ProtoAnomalyNCD: Prototype Learning for Multi-class Novel Anomaly Discovery in Industrial Scenarios
Botong Zhao, Qijun Shi, Shujing Lyu, Yue Lu
TL;DR
ProtoAnomalyNCD tackles open-set industrial anomaly classification by combining Grounded SAM localization, anomaly-map-guided attention, and a unified prototype-based learning framework on a hyperspherical feature space with von Mises–Fisher distributions. It jointly discovers unseen anomaly types, classifies multiple anomaly categories, estimates the number of novel classes with a prototype-scoring strategy, and extends to out-of-distribution rejection. Key contributions include the anomaly-prior integrated AMG-ViT, region-guided prototypes, corrected pseudo-labels, and a Kadapter-style open-set extension validated on MVTec AD, MTD, and Real-IAD with strong gains over state-of-the-art clustering and NCD baselines. The approach offers a practical, scalable solution for open-set, multi-type industrial anomaly analysis with potential impact on real-world quality assurance and predictive maintenance.
Abstract
Existing industrial anomaly detection methods mainly determine whether an anomaly is present. However, real-world applications also require discovering and classifying multiple anomaly types. Since industrial anomalies are semantically subtle and current methods do not sufficiently exploit image priors, direct clustering approaches often perform poorly. To address these challenges, we propose ProtoAnomalyNCD, a prototype-learning-based framework for discovering unseen anomaly classes of multiple types that can be integrated with various anomaly detection methods. First, to suppress background clutter, we leverage Grounded SAM with text prompts to localize object regions as priors for the anomaly classification network. Next, because anomalies usually appear as subtle and fine-grained patterns on the product, we introduce an Anomaly-Map-Guided Attention block. Within this block, we design a Region Guidance Factor that helps the attention module distinguish among background, object regions, and anomalous regions.
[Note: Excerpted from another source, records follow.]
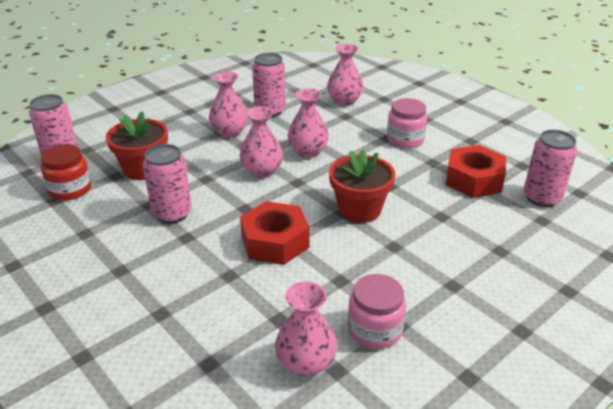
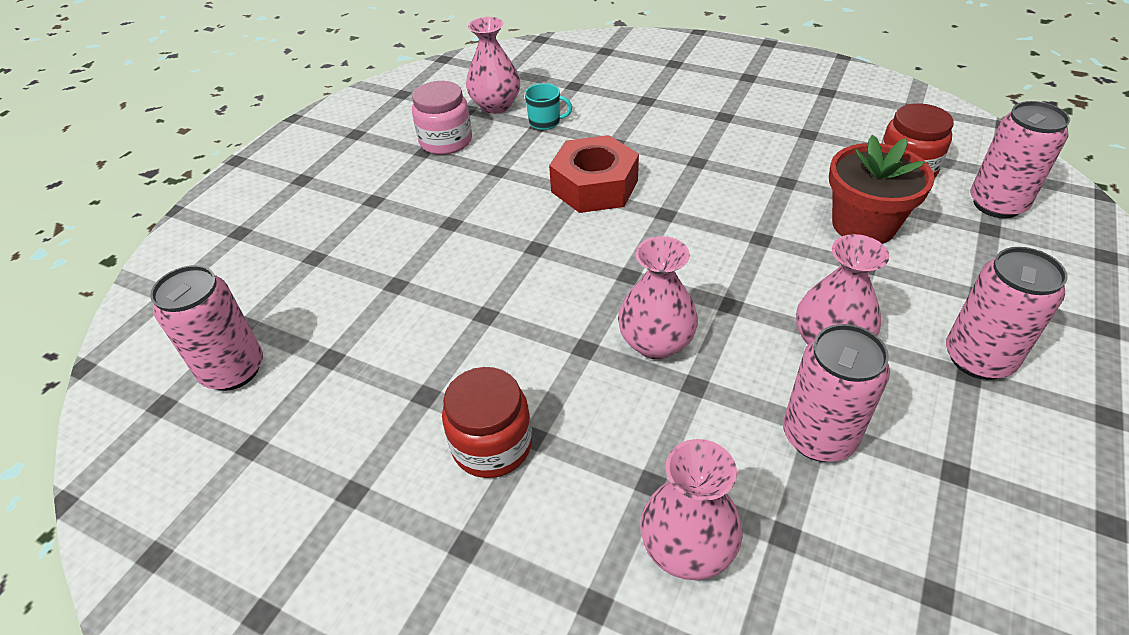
camera: 160 degrees right, 10 degrees up
(172, 214) = (744, 180): pink can -> pink can (978, 358)
(262, 171) = (695, 276): pink vase -> none
(270, 320) = (545, 122): none -> turquoise mug
(359, 210) = (514, 258): red flower pot -> none
(405, 139) = (492, 445): pink jar -> red jar
(473, 180) = (347, 374): red nut -> none

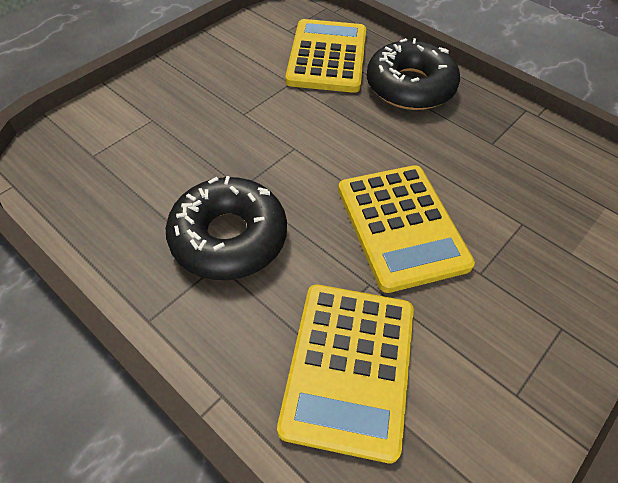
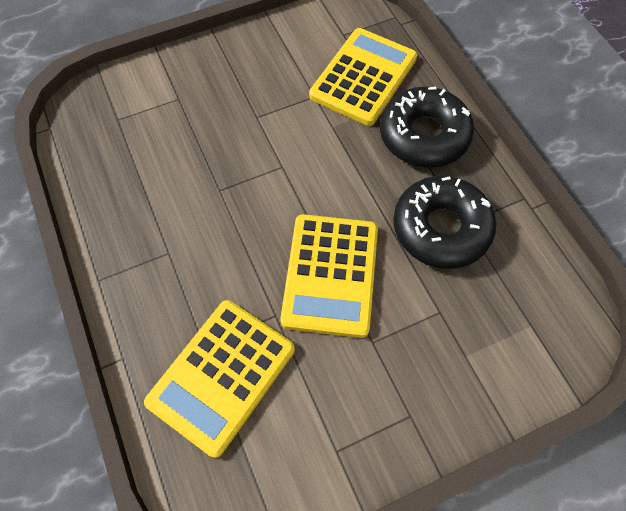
camera: 25 degrees right, 10 degrees up
(229, 237) = (187, 233): black donut -> black donut (441, 228)

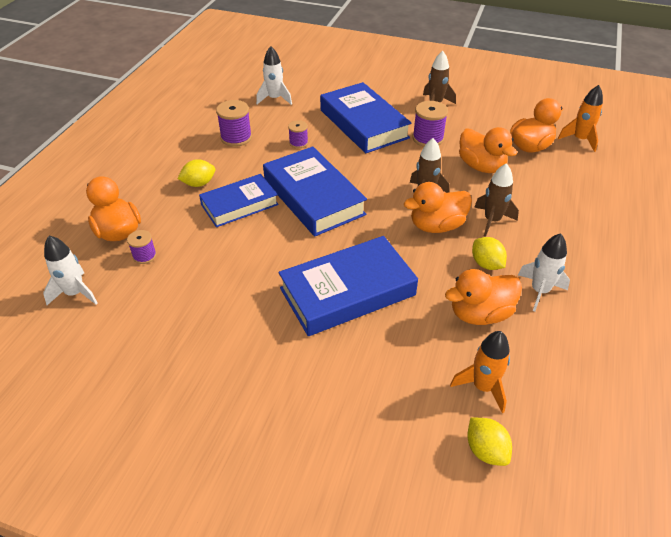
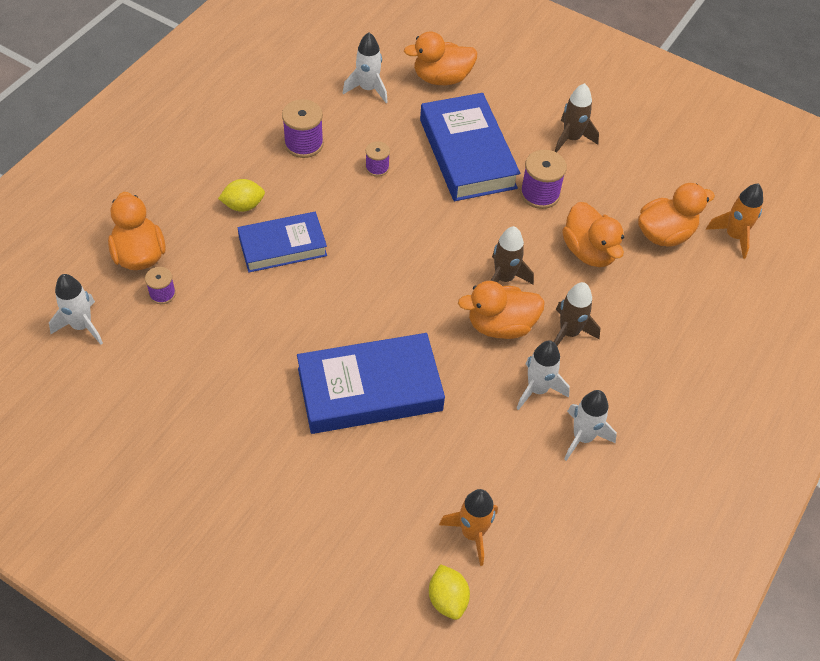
camera: 10 degrees right, 10 degrees up
(313, 197) = (371, 253): blue book -> none
(480, 314) = (504, 449): orange duck -> orange duck (441, 78)
(486, 264) = (537, 389): yellow lemon -> white rocket

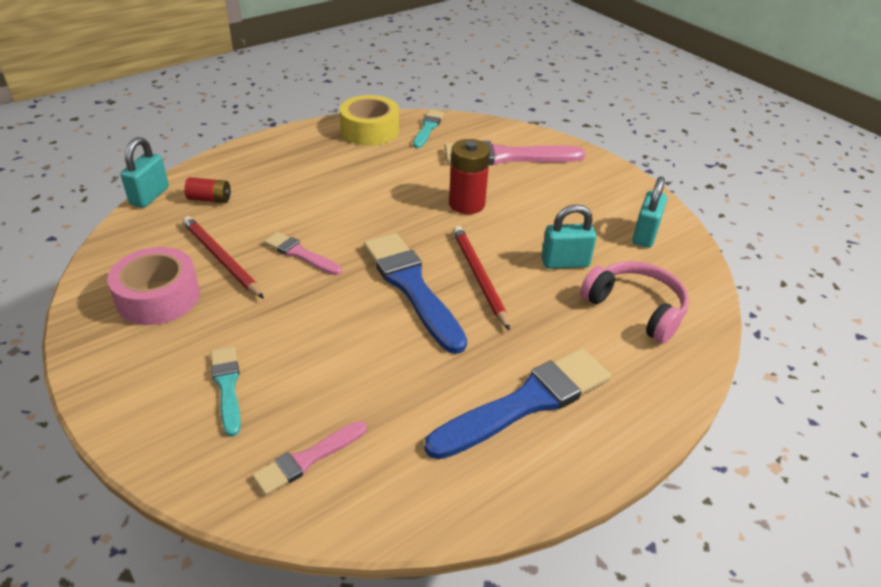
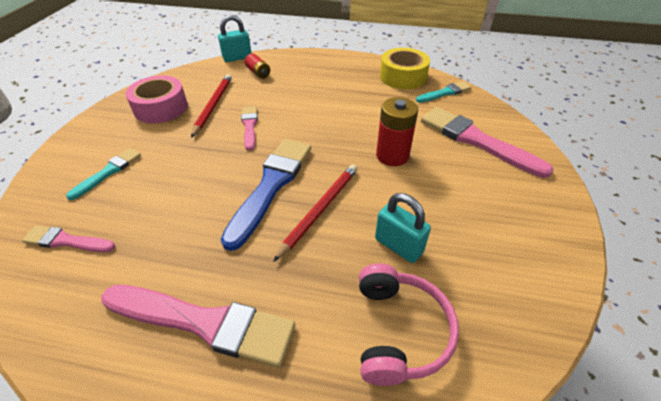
camera: 50 degrees right, 5 degrees up
(526, 402) = (205, 323): blue brush -> pink brush
(645, 235) = (510, 276): turquoise padlock -> none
By using both localized product regions and anomaly maps as priors, the module enhances anomalous features while suppressing background noise and preserving normal features for contrastive learning. Finally, under a unified prototype-learning framework, ProtoAnomalyNCD discovers and clusters unseen anomaly classes while simultaneously enabling multi-type anomaly classification. We further extend our method to detect unseen outliers, achieving task-level unification. Our method outperforms state-of-the-art approaches on the MVTec AD, MTD, and Real-IAD datasets.